São necessárias 26 assinaturas para abertura da Comissão Parlamentar de Inquérito

O Bloco Democracia e Luta iniciou, nesta quarta-feira (3/12/2025), a coleta de assinaturas para a abertura de uma Comissão Parlamentar de Inquérito (CPI) na Assembleia Legislativa de Minas Gerais (ALMG). O objetivo é investigar a espionagem de deputados pelo governo de Romeu Zema (Novo) durante o processo de privatização da Companhia de Saneamento de Minas Gerais (Copasa). O Projeto de Lei (PL) 4.380/25, que autoriza a venda da estatal, está no segundo turno de votações.
Os parlamentares querem apurar a contratação da consultoria Ernst & Young pela Copasa, no valor R$ 7 milhões, para monitorar deputados, membros de órgãos de controle, como ARSAE, TCE e Ministério Público, além de servidores e imprensa, entre outros. A lista contém mais de mil nomes. Segundo documentos aos quais a oposição teve acesso, o relatório identifica agentes considerados relevantes para o debate e as decisões relacionadas à privatização da estatal. Em uma seção do estudo chamada “mapeamento de stakeholders”, os nomes foram classificados como “defensores”, “neutros” ou “contrários”.
O levantamento não apenas traz informações detalhadas sobre a vida pessoal e as redes sociais dos monitorados, mas também serve como guia de comunicação, orientando discursos, frases e ações para convencer a população sobre a venda da companhia. Além disso, a deputada Beatriz Cerqueira (PT) aponta que os estudos preveem um reajuste de 12% nas tarifas após a concretização da privatização.

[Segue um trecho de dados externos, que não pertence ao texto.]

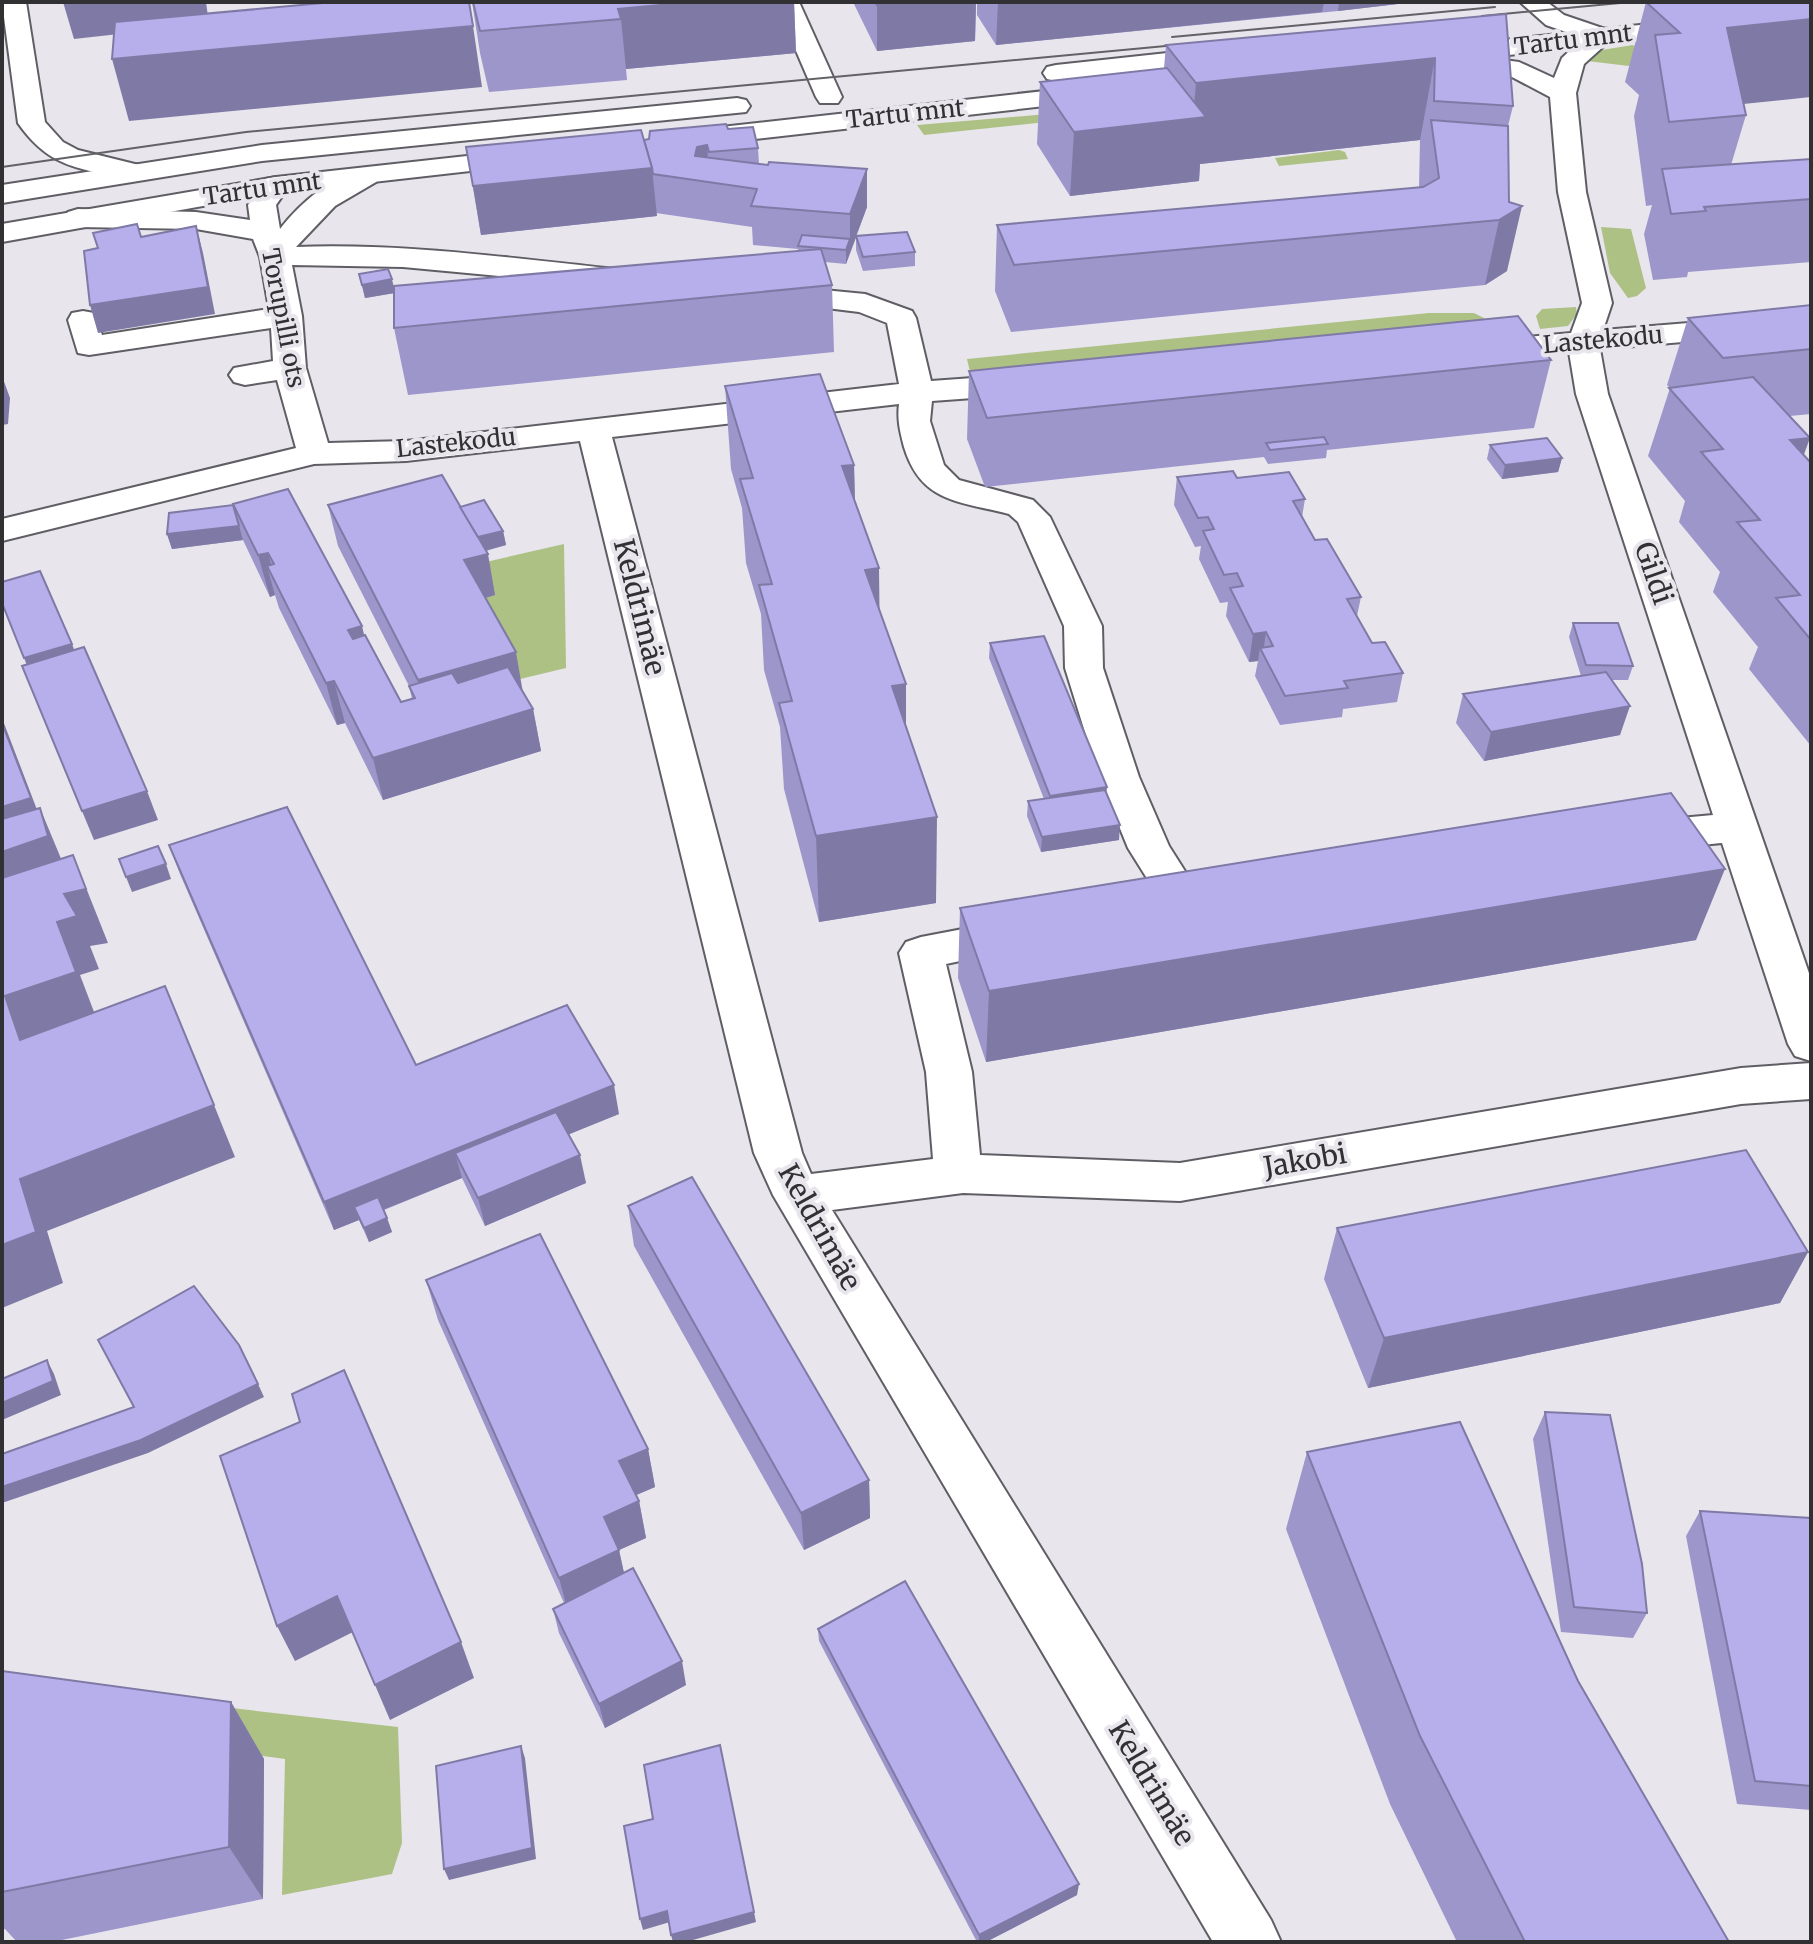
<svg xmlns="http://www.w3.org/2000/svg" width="1813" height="1944" viewBox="0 0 1813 1944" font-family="Merriweather,serif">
  <rect width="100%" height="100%" fill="#e8e5ed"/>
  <g fill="#aec185">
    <polygon points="1632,45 1646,49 1647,65 1629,66 1587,61 1602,50"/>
    <polygon points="1060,113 1046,122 924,135 917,125"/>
    <polygon points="1339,150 1345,152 1348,159 1279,166 1275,158"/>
    <polygon points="1601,227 1631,229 1646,288 1637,296 1628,298 1610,273"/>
    <polygon points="1576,307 1577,314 1568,326 1540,329 1536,316 1542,309"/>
    <polygon points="1429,313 1474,313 1510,331 970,372 967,359"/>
    <polygon points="564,544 566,668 516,680 472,602 477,564"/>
    <polygon points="2,1682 398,1727 402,1843 392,1874 282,1895 285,1759 2,1721"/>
  </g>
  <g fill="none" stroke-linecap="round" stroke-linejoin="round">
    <defs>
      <g id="minor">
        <path d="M 2,2 L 26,2 L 45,122 L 63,142 L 78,150 L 143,166 L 147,172 L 143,178 L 133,180 C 81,168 51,170 18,123 Z"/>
        <polygon points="775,2 799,2 842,97 838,103 820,103 816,97"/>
        <path d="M 1520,2 L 1547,2 L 1564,15 L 1611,31 L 1615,36 L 1584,64 L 1576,93 L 1586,192 L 1612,303 L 1603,330 L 1811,313 L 1811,331 L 1600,349 L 1608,394 L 1811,979 L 1811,1061 L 1795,1056 L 1788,1044 L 1722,843 C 1696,845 1645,856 1622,849 L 1616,839 L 1622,829 L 1658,820 L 1713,815 L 1576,394 L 1569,352 L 1483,359 L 1472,357 L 1467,350 L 1472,343 L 1483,341 L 1571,333 L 1582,303 L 1558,192 L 1550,97 L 1512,77 L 1452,69 L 1443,66 L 1439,61 L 1443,56 L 1452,53 L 1519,62 L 1554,78 L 1562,58 L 1583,38 L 1546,25 Z"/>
        <path d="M 366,168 L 376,170 L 380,176 L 376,182 L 335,206 L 296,247 C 403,243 510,258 616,269 L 627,272 L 631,278 L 627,284 L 616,287 L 403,267 L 292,265 L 302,316 L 306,368 L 328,443 L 406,441 L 899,384 L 887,323 L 859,312 L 761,300 L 757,294 L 761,288 L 772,285 L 865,294 L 912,311 L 916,318 L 931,381 L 1027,374 L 1038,377 L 1043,384 L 1038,391 L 1027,394 L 932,401 L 930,421 L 944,465 L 959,480 L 1033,500 L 1050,517 L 1102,626 L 1103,668 L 1139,777 L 1169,846 L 1209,909 L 1203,920 L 1188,924 L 1173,920 L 1128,848 L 1099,777 L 1065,668 L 1064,626 L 1018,522 L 1009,514 C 959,501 921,503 904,447 C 900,431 897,420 899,404 L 612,437 L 802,1153 L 811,1174 L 933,1159 L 926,1072 L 899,953 L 906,942 L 921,937 L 1020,918 L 1035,923 L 1042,934 L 1035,945 L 946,964 L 972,1072 L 980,1155 L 1180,1163 L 1741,1068 L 1811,1063 L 1811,1099 L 1741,1104 L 1180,1201 L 963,1193 L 832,1210 L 1271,1920 L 1281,1942 L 1213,1942 L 773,1195 L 754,1153 L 580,441 L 406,461 L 314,464 L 2,541 L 2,519 L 296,448 L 277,380 L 245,385 L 234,382 L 229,375 L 234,368 L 273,361 L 271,328 L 89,355 L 78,353 L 68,320 L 72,313 L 83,311 L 94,313 L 102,335 L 269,309 L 260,257 L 253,239 L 196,229 L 78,227 L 68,224 L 64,218 L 68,212 L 78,209 L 196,212 L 250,220 L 248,205 L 266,179 L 276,177 L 286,179 L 290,185 L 276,205 L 280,229 C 301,202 332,176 366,168 Z"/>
      </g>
      <g id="major">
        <polygon points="1811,6 1811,20 1449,62 1440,59 1436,54 1440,49 1449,46"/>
        <polygon points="1223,47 1232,50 1236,55 1232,60 1056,81 1047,79 1043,73 1047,67 1056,65"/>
        <polygon points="1098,85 1107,87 1111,93 1107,99 694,146 684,144 680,138 684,132 694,130"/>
        <polygon points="737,98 746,100 750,106 746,112 262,161 2,203 2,185 262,145"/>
        <polygon points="530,149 540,151 544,157 540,163 276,193 2,242 2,224 276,177"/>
      </g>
    </defs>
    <use href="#minor" stroke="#605e65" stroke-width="4"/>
    <use href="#major" stroke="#605e65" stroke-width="4"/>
    <use href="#minor" fill="#fff" fill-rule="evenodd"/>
    <use href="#major" fill="#fff" fill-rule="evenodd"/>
    <g stroke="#636266" stroke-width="2">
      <polyline points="1482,16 1631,2"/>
      <polyline points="1172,37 1495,7"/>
      <polyline points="2,167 246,132 1187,44"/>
    </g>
  </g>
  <g fill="#9d96cb">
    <polygon points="472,2 794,2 796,53 626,69 627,80 489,92 480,53"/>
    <polygon points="853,2 976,2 975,41 877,51"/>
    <polygon points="977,2 1415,2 1338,11 996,45 977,15"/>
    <polygon points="1646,2 1811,2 1743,104 1746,115 1731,165 1811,159 1811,262 1688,272 1687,277 1653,280 1644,234 1652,205 1646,206 1634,116 1639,95 1625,82"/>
    <polygon points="1506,14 1513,106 1508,126 1507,271 1485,285 1011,332 995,291 997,225 1419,188 1420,140 1200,164 1199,181 1070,196 1037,144 1040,82 1164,68 1166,45"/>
    <polygon points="728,129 758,148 759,164 867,169 867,207 856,236 915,252 915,266 863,271 856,250 856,238 846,264 825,262 832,285 834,352 408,395 394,328 394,293 365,298 359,274 394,290 798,251 798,249 753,245 752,227 656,213 657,216 481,235 466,147 644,140"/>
    <polygon points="1811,305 1811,414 1790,416 1804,455 1811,463 1811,746 1749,669 1758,647 1713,592 1720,572 1679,522 1685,501 1648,456 1670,388 1667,385 1688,318"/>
    <polygon points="1551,360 1534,428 1327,450 1326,458 1268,464 1264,457 985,487 967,439 969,371"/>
    <polygon points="725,386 854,465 855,501 906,729 936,903 819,922 784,789 780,727 764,670 761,614 746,563 742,508 731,469"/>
    <polygon points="1490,445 1562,458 1558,472 1502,479 1487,459"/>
    <polygon points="1177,477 1237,478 1305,499 1302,517 1315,540 1361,597 1357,616 1372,643 1403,673 1397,702 1343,709 1342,717 1280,725 1255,676 1258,661 1249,662 1226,616 1228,602 1220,603 1199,559 1201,546 1195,547 1174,505"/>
    <polygon points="233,505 364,636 401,702 412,699 409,686 338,546 328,505 460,507 503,531 506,545 486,551 495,595 485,598 523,692 533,709 541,751 383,800 345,723 337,725 279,608 275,595 270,597 243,540 172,549 167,534"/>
    <polygon points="1573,623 1633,666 1628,680 1611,680 1620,735 1484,761 1456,723 1463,694 1581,676 1569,637"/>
    <polygon points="990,643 1107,787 1106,792 1119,840 1041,852 1027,816 1028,801 1044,799 989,658"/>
    <polygon points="169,845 416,1065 619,1114 568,1134 586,1183 485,1226 462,1178 384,1210 392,1232 369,1242 359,1220 334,1230 180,874"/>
    <polygon points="960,908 1696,940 986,1062 958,978"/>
    <polygon points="628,1206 869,1480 870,1518 804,1550 634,1246"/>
    <polygon points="1337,1228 1808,1252 1780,1303 1368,1388 1324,1279"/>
    <polygon points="426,1280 648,1449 655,1487 636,1495 639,1501 646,1538 619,1550 624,1573 686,1685 605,1728 559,1633 553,1609 564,1603 438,1320"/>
    <polygon points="1545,1412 1647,1613 1633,1638 1561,1632 1533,1439"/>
    <polygon points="1307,1452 1578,1681 1729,1942 1457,1942 1390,1804 1286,1529"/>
    <polygon points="1700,1511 1811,1518 1811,1810 1737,1804 1686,1536"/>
    <polygon points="818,1629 1077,1895 986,1942 977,1942 819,1641"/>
    <polygon points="2,1671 231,1702 264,1759 263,1899 52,1942 17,1942 5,1929 2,1929"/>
  </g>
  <g fill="#7f7aa5">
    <polygon points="63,2 206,2 209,24 74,39"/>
    <polygon points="694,2 794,2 796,53 626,69 621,19 618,9"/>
    <polygon points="912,2 976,2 975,41 877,51 877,5"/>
    <polygon points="998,2 1324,2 1322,12 996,45"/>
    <polygon points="1339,2 1415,2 1338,11"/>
    <polygon points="1811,19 1811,97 1704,108 1727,28"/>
    <polygon points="473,26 482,87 129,121 112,59"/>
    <polygon points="1435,58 1420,140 1200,164 1199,181 1070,196 1074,132 1193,119 1196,83"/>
    <polygon points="707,145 710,183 695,156 697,147"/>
    <polygon points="652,168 657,216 481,235 473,186"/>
    <polygon points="867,169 867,207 850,253 850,214"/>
    <polygon points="1522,206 1507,271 1485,285 1499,220"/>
    <polygon points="196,226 203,253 215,314 98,333 90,305"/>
    <polygon points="850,239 850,253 846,264 846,250"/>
    <polygon points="392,279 395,293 365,298 362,285"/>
    <polygon points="2,376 10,398 8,424 2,425"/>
    <polygon points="1810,438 1785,506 1790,440"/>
    <polygon points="1562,458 1558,472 1502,479 1505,465"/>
    <polygon points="854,465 856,548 842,466"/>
    <polygon points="239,526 243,540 172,549 167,534"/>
    <polygon points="503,531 506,545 476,553 473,539"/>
    <polygon points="268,553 277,585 267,566 275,595 270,597 258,555"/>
    <polygon points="488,554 495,595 472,602 464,560"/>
    <polygon points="879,568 880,653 865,570"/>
    <polygon points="362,626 372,668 358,672 348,630"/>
    <polygon points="1266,632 1263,654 1260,648 1258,661 1249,662 1253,634"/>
    <polygon points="72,644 83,673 36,687 24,658"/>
    <polygon points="516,652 523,693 427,722 418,680"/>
    <polygon points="334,681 345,723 337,725 326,683"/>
    <polygon points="906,684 906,770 892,686"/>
    <polygon points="1630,706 1620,735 1484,761 1491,732"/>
    <polygon points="533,709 541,751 383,800 373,758"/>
    <polygon points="2,718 47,836 40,808 62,861 2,913"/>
    <polygon points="1107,787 1105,802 1049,811 1050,796"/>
    <polygon points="147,791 158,820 94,840 82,811"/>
    <polygon points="937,817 936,903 819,922 816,836"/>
    <polygon points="1120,825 1119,840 1041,852 1042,837"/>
    <polygon points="73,855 108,943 90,946 99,969 80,975 99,1025 20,1040 5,996 57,922"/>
    <polygon points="166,864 171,879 132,892 126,877"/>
    <polygon points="1725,869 1696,940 986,1062 989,991"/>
    <polygon points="614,1085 619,1114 467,1176 455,1153 462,1178 360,1219 354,1207 359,1220 334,1230 324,1202"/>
    <polygon points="214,1105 235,1157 47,1231 63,1283 2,1308 2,1245 20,1179"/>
    <polygon points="580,1155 586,1183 485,1226 478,1198"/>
    <polygon points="387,1218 392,1232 369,1242 364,1228"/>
    <polygon points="1808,1252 1780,1303 1368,1388 1384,1338"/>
    <polygon points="47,1360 54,1374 61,1395 2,1420 2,1403"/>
    <polygon points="258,1384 264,1397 148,1453 2,1503 2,1487"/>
    <polygon points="648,1449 655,1487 627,1499 619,1461"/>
    <polygon points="869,1480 870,1518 804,1550 801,1513"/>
    <polygon points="639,1501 646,1538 619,1550 627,1587 569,1615 559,1578 604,1517"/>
    <polygon points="337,1596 353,1632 295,1661 277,1626"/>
    <polygon points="461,1642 474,1678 390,1720 375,1685"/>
    <polygon points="682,1661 686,1685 605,1728 599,1704"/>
    <polygon points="231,1702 264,1759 263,1899 229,1847"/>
    <polygon points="521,1746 525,1758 536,1859 449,1880 444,1869"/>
    <polygon points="1079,1884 1077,1895 986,1942 979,1942 979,1935"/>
    <polygon points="667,1911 670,1922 643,1930 640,1919"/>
    <polygon points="754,1912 756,1922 686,1942 673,1942 671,1935"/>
  </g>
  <g fill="#b6afec" stroke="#7f7aa5" stroke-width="2">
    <polygon points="334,2 469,2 473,26 112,59 115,22"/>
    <polygon points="473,2 694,2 618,9 621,19 480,31"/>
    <polygon points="875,2 912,2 877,5"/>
    <polygon points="1646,2 1811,2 1811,19 1727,28 1746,115 1669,122 1655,35 1680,33"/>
    <polygon points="1506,14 1513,106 1434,101 1435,58 1196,83 1166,45"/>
    <polygon points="1167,68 1206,117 1074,132 1040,82"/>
    <polygon points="1431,120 1508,126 1509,202 1522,206 1499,220 1014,265 997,225 1423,187 1439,178"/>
    <polygon points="726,124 728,129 753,127 758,148 709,152 707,145 697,147 695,156 768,165 769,162 867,169 850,214 751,206 757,189 653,174 652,168 644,140 649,139 650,131"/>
    <polygon points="641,130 652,168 473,186 466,147"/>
    <polygon points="1811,159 1811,199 1704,207 1706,211 1671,214 1662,169"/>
    <polygon points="137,224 141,237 196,226 208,287 90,305 84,251 98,248 93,233"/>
    <polygon points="907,232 915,252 863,257 856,236"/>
    <polygon points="802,235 850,239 846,250 798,246"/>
    <polygon points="821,249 832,285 394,328 394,286"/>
    <polygon points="388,269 392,279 362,285 359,274"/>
    <polygon points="1811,305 1811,349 1723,358 1688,318"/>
    <polygon points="1518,316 1551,360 987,418 969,371"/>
    <polygon points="820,374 854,465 842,466 879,568 865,570 906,684 892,686 937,817 816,836 779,703 792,701 759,585 772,584 740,479 753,478 725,386"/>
    <polygon points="1753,377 1810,438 1790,440 1811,463 1811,640 1776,598 1800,595 1737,522 1760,520 1701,452 1723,449 1669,388"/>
    <polygon points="1324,437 1328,444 1270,450 1266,443"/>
    <polygon points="1547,438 1562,458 1505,465 1490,445"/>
    <polygon points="1233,471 1237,478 1289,472 1305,499 1293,501 1315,540 1327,539 1361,597 1347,599 1372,643 1385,642 1403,673 1344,681 1348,688 1285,696 1260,648 1273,646 1266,632 1253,634 1230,588 1243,586 1237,573 1224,575 1203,531 1214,529 1208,517 1198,518 1177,477"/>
    <polygon points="442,475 488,554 464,560 516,652 418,680 328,505"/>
    <polygon points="288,489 362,626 348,630 353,639 365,635 401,702 415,698 409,686 452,673 458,683 508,667 533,709 373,758 334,681 326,683 267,566 274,564 268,553 258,555 233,504"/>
    <polygon points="484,500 503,531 478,537 460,507"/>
    <polygon points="233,505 239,526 167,534 169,513"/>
    <polygon points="40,571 72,644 24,658 2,603 2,582"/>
    <polygon points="1573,623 1618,623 1633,666 1586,665"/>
    <polygon points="1044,636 1107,787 1050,796 990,643"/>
    <polygon points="84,647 147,791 82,811 22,666"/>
    <polygon points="1606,672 1630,706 1491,732 1463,694"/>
    <polygon points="2,723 31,798 2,807"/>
    <polygon points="1105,790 1120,825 1042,837 1028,801"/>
    <polygon points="1671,793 1725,869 989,991 960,908"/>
    <polygon points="287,807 416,1065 567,1005 614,1085 324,1202 169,845"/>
    <polygon points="40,808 48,836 2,852 2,819"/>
    <polygon points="158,846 166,864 126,877 119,859"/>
    <polygon points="73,855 86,889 64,894 77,916 57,922 76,972 5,996 20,1040 165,986 214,1105 20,1179 36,1232 2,1245 2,878"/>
    <polygon points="556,1112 580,1155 478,1198 455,1153"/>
    <polygon points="1746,1150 1808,1252 1384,1338 1337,1228"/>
    <polygon points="692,1177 869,1480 801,1513 628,1206"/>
    <polygon points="378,1197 387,1218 364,1228 354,1207"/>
    <polygon points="540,1234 648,1449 619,1461 639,1501 604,1517 619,1550 559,1578 426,1280"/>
    <polygon points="194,1286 239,1345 258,1384 141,1440 2,1487 2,1454 134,1407 98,1340"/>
    <polygon points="47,1360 53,1381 2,1403 2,1379"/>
    <polygon points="344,1370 461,1642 375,1685 337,1596 277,1626 220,1456 300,1422 292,1394"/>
    <polygon points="1545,1412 1610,1415 1642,1564 1647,1613 1574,1607"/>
    <polygon points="1460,1422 1578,1681 1729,1942 1525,1942 1420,1736 1307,1452"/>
    <polygon points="1700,1511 1811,1518 1811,1786 1755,1781"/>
    <polygon points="633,1568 682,1661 599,1704 553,1609"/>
    <polygon points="905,1581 1079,1884 979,1935 818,1629"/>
    <polygon points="2,1671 231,1702 229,1847 2,1892"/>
    <polygon points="720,1745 754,1912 671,1935 667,1911 640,1919 624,1826 653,1819 644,1765"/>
    <polygon points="521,1746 532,1848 444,1869 436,1766"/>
  </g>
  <g text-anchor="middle" stroke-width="8" stroke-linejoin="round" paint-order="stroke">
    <g font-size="24" fill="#313033" stroke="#e8e5ed">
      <text transform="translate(1573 40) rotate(-7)" y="8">Tartu mnt</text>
      <text transform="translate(905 114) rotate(-6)" y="8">Tartu mnt</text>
      <text transform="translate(262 189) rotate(-8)" y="8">Tartu mnt</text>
      <text transform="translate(283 318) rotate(79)" y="8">Torupilli ots</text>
      <text transform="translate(1603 340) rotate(-5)" y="8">Lastekodu</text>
      <text transform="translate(456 443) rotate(-6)" y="8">Lastekodu</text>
    </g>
    <g font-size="28" fill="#313033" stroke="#e8e5ed">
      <text transform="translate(1654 573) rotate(71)" y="10">Gildi</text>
      <text transform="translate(640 607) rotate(76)" y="10">Keldrimäe</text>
      <text transform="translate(1305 1160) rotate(-10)" y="10">Jakobi</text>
      <text transform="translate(820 1227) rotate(61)" y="10">Keldrimäe</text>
      <text transform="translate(1152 1783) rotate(59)" y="10">Keldrimäe</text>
    </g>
  </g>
  <rect width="1813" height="1944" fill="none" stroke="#313033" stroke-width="8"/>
</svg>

Para a parlamentar, primeira signatária do pedido de abertura da CPI, o trabalho de monitoramento realizado pela consultoria pode ter sido utilizado de forma a influenciar votos favoráveis à privatização, que chegou a ser aprovada em primeiro turno, nesta terça-feira, o que seria uma interferência grave.
“Teve lobby dentro da Casa Legislativa; monitoramento de 77 deputados; atuação de uma consultoria dentro da Casa e que pode explicar em grande medida o resultado de 50 votos obtidos agora a favor da privatização”, diz Beatriz Cerqueira.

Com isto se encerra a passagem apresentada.